━━━ Textauszug
Freitag, 19. August 2011

RELIGION

RELIGION

Mit der Epoche der Aufklärung hat sich eine Irrmeinung über Religionen verbreitet, die ein typisches aufklärerisches Missverständnis ist: Religionen seien so etwas wie philosophische Systeme, im Kopf ausgeklügelt, zum Zwecke, die Welt zu erklären. Irgendjemand habe einmal einen Gott erfunden aus einer wunscherfüllenden Phantasie heraus. Dieser meinung steht die Tatsache gegenüber, dass die religiösen Symbole mit dem Kopf nur sehr schlecht gedacht werden können. Ein glaubwürdiger Gott ist nicht denkbar, ein denkbarer Gott nicht glaubwürdig. "Weshalb untersuchen wir hier das Thema Religion?", wirst Du dich fragen, "Ist es heute noch von Bedeutung?". Du bist postmodern sozialisiert und aufgeklärt und denkst darum: "Werte sind arbiträr". Aber ich sage Dir: Wenn nicht Du über die Deine Werte nachdenkst, dann wird es jemand anderer für Dich tun...
DER WELTMOTOR
Der sich entwickelnde Mensch kann sich anfangs nur über das bestimmen, was er NICHT ist - Die Nichtigkeit als Weltmotor? Die Seele ist ein schwarzes Loch, der Tod ist ein Spiegel. Man weiss gar nicht, wovor man mehr Angst haben soll: Vor der Endlichkeit oder vor der Unendlichkeit. Der Ausweg ist: Der Moment. Den Moment leben zu können, darin liegt laut Zen das Glück.
MATERIE VS. GEIST
Die Gebote, die Gott Moses vor so langer Zeit gab, dürfen nicht toter Stein bleiben, auf den sich die Gedankenlosen beziehen können. Der Stein selbst ist nicht das Gesetz, der Stein ist nur das, worauf das Gesetz geschrieben wurde, er ist leblose Materie. Laut den Shuar ist die Welt der Geister die eigentliche Welt, die alltäglich sichtbare, stoffliche Welt hingegen nur eine Illusion, welche den direkten Zugang zur Realität verhindert. Im 17. Jahrhundert ist die moderne Naturwissenschaft entstanden, sie dreht sich nur um Materie. Wir haben Materie und Geist getrennt und zu glauben begonnen, Materie sei die richtige Welt. Ende des 19. Jahrhunderts sagte Lord Kelvin sogar, er sei erst zufrieden, wenn er von einer Sache ein mechanisches Modell bauen könne, erst dann sei er in der Lage, es zu verstehen. 118 In der Moderne gab es keinen Gott mehr - Und heute in der Postmoderne spielt es nicht einmal mehr eine Rolle, ob es einen gibt oder nicht. Der Darwinismus wurde erfunden, um die geistige Welt zu demütigen. Es ist eine Devolution: Die Vertierung des Menschen, der sich daraufhin blindlings in die Technik flüchtet. Aber was macht Dich wirklich zum Menschen? Dass Du ein Mobiltelefon bedienen kannst? Nein, es ist das Bewusstsein. Doch vom Bewusstsein wollen sie eben nicht, dass du es benutzt.
━━━━━━
━━━ Extrahiertes Material
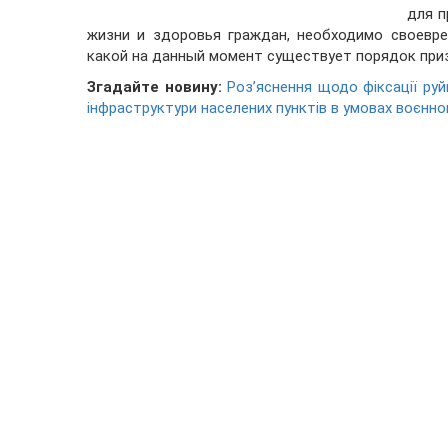
для п
жизни и здоровья граждан, необходимо своевре
какой на данный момент существует порядок при
Згадайте новину:
Роз’яснення щодо фіксації руйн
інфраструктури населених пунктів в умовах воєнно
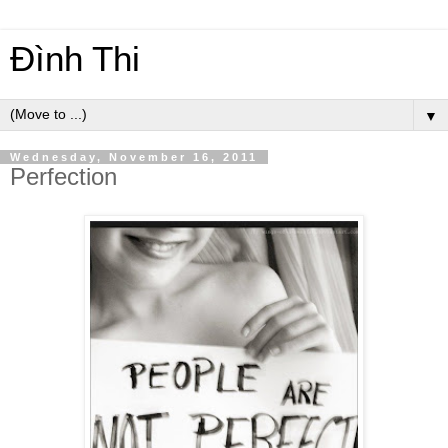
Đình Thi
▼
Wednesday, November 16, 2011
Perfection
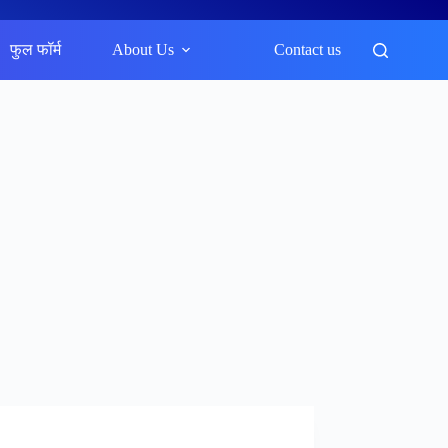
फुल फॉर्म
About Us
Contact us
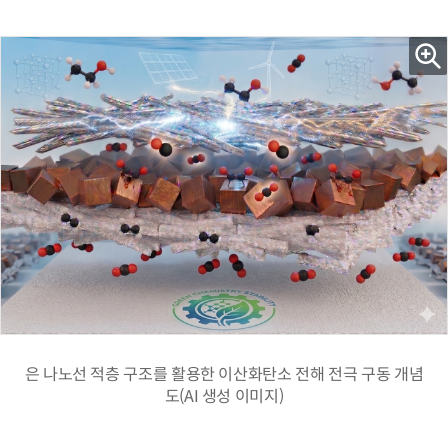
은 나노선 적층 구조를 활용한 이산화탄소 전해 전극 구동 개념
도(AI 생성 이미지)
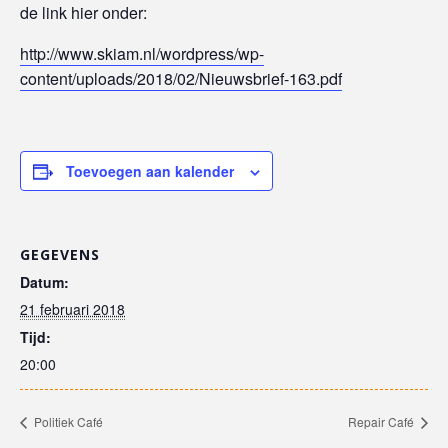
de link hier onder:
http://www.skiam.nl/wordpress/wp-
content/uploads/2018/02/Nieuwsbrief-163.pdf
Toevoegen aan kalender
GEGEVENS
Datum:
21 februari 2018
Tijd:
20:00
Politiek Café
Repair Café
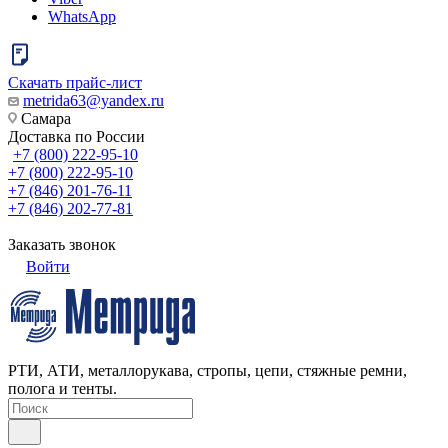
WhatsApp
Скачать прайс-лист
metrida63@yandex.ru
Самара
Доставка по России
+7 (800) 222-95-10
+7 (800) 222-95-10
+7 (846) 201-76-11
+7 (846) 202-77-81
Заказать звонок
Войти
РТИ, АТИ, металлорукава, стропы, цепи, стяжные ремни,
полога и тенты.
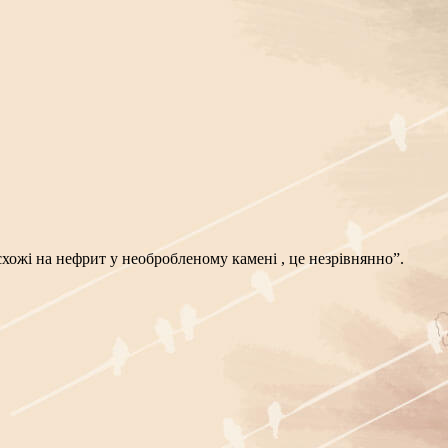
схожі на нефрит у необробленому камені , це незрівнянно”.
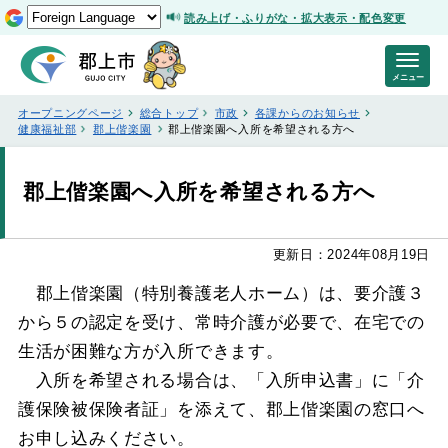
読み上げ・ふりがな・拡大表示・配色変更
メニュー
オープニングページ
総合トップ
市政
各課からのお知らせ
健康福祉部
郡上偕楽園
郡上偕楽園へ入所を希望される方へ
郡上偕楽園へ入所を希望される方へ
更新日：2024年08月19日
郡上偕楽園（特別養護老人ホーム）は、要介護３
から５の認定を受け、常時介護が必要で、在宅での
生活が困難な方が入所できます。
入所を希望される場合は、「入所申込書」に「介
護保険被保険者証」を添えて、郡上偕楽園の窓口へ
お申し込みください。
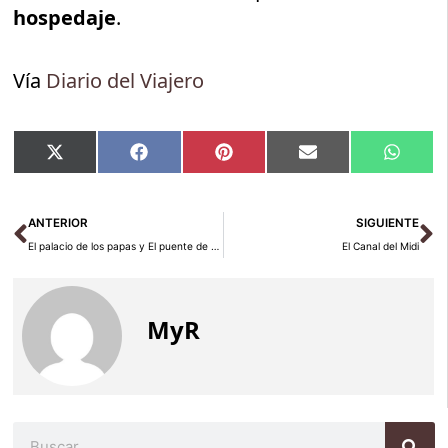
hospedaje
.
Vía
Diario del Viajero
Compartir
Compartir
Compartir
Compartir
Compar
X
Facebook
Pinterest
Email
Whats
en
en
en
en
en
(Twitter)
Ant
Si
ANTERIOR
SIGUIENTE
El palacio de los papas y El puente de Aviñón
El Canal del Midi
MyR
Buscar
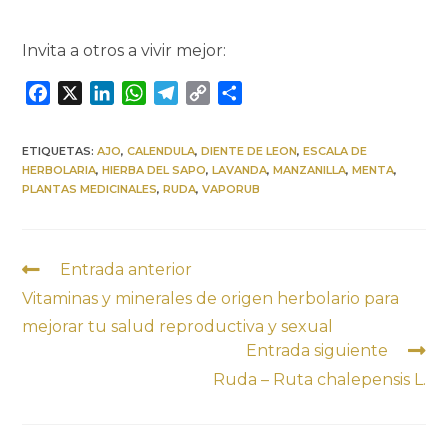
Invita a otros a vivir mejor:
F
X
L
W
T
C
C
a
i
h
e
o
o
c
n
a
l
p
m
ETIQUETAS:
AJO
,
CALENDULA
,
DIENTE DE LEON
,
ESCALA DE
e
k
t
e
y
p
HERBOLARIA
,
HIERBA DEL SAPO
,
LAVANDA
,
MANZANILLA
,
MENTA
,
b
e
s
g
L
a
PLANTAS MEDICINALES
,
RUDA
,
VAPORUB
o
d
A
r
i
r
o
I
p
a
n
t
k
n
p
m
k
i
Entrada anterior
r
Vitaminas y minerales de origen herbolario para
mejorar tu salud reproductiva y sexual
Entrada siguiente
Ruda – Ruta chalepensis L.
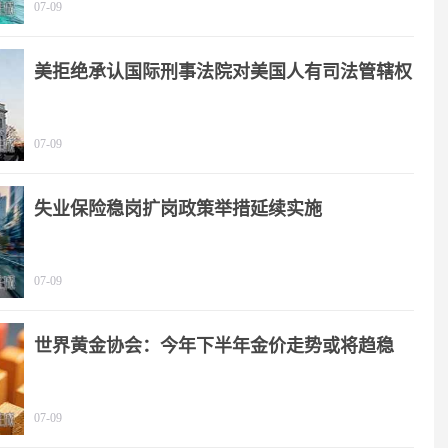
07-09
美拒绝承认国际刑事法院对美国人有司法管辖权
07-09
失业保险稳岗扩岗政策举措延续实施
07-09
世界黄金协会：今年下半年金价走势或将趋稳
07-09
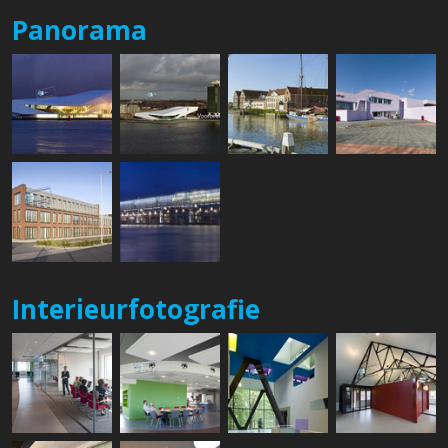
Panorama
Interieurfotografie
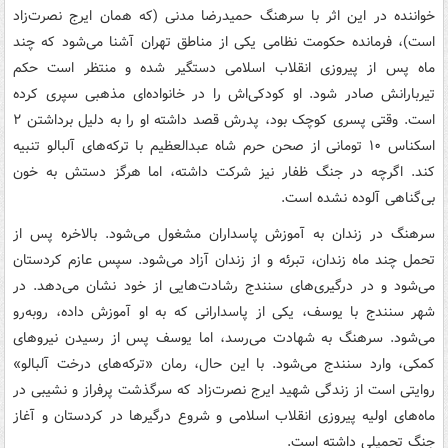
خواننده در این اثر با سرهنگ حمیدرضا مدنی (که همان ایرج نصرت‌زاد
است)، فرمانده حکومت نظامی یکی از مناطق تهران آشنا می‌شود که چند
ماه پس از پیروزی انقلاب اسلامی دستگیر شده و منتظر است حکم
تیربارانش صادر شود. او کودکی‌اش را در خانواده‌ای مذهبی سپری کرده
است. وقتی پسری کوچک بود، پدرش قصد داشته او را به دلیل برداشتن ۲
اسکناس ۱۰ تومانی از صحن حرم شاه عبدالعظیم با ترکه‌های آلبالو تنبیه
کند. اگرچه در جنگ ظفار نیز شرکت داشته، اما هرگز دستش به خون
بی‌گناهی آلوده نشده است.
سرهنگ در زندان به آموزش پاسداران مشغول می‌شود. بالاخره پس از
تحمل چند ماه زندان، تبرئه و از زندان آزاد می‌شود. سپس عازم کردستان
می‌شود و در درگیری‌های سنندج رشادت‌هایی از خود نشان می‌دهد. در
شهر سنندج با یوسف، یکی از پاسدارانی که به او آموزش داده، روبه‌رو
می‌شود. سرهنگ به شهادت می‌رسد، اما یوسف پس از رسیدن نیروهای
کمکی، وارد سنندج می‌شود. با این حال، رمان «ترکه‌های درخت آلبالو»
روایتی است از زندگی شهید ایرج نصرت‌زاد که سرگذشت پرفراز و نشیبی در
ماه‌های اولیه پیروزی انقلاب اسلامی و شروع درگیرها در کردستان و آغاز
جنگ تحمیلی داشته است.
━━━━━━
** Aufgabenstellung **
**A)** Nenne alle Zeitalter und Jahrhunderte, die der Text über Religion in seinem Fließtext ausdrücklich erwähnt.
**B)** Gib den Abschnitt des Textes über Religion zwischen „Mit der Epoche“ und „für Dich tun...“ einschließlich wieder und ändere dabei „Aufklärung“ in „Romantik“.

** Erwartete Lösungen **
**A)**
- die Epoche der Aufklärung
- das 17. Jahrhundert
- das Ende des 19. Jahrhunderts
- die Moderne
- die Postmoderne

**B)**
Mit der Epoche der Romantik hat sich eine Irrmeinung über Religionen verbreitet, die ein typisches aufklärerisches Missverständnis ist: Religionen seien so etwas wie philosophische Systeme, im Kopf ausgeklügelt, zum Zwecke, die Welt zu erklären. Irgendjemand habe einmal einen Gott erfunden aus einer wunscherfüllenden Phantasie heraus. Dieser meinung steht die Tatsache gegenüber, dass die religiösen Symbole mit dem Kopf nur sehr schlecht gedacht werden können. Ein glaubwürdiger Gott ist nicht denkbar, ein denkbarer Gott nicht glaubwürdig. "Weshalb untersuchen wir hier das Thema Religion?", wirst Du dich fragen, "Ist es heute noch von Bedeutung?". Du bist postmodern sozialisiert und aufgeklärt und denkst darum: "Werte sind arbiträr". Aber ich sage Dir: Wenn nicht Du über die Deine Werte nachdenkst, dann wird es jemand anderer für Dich tun...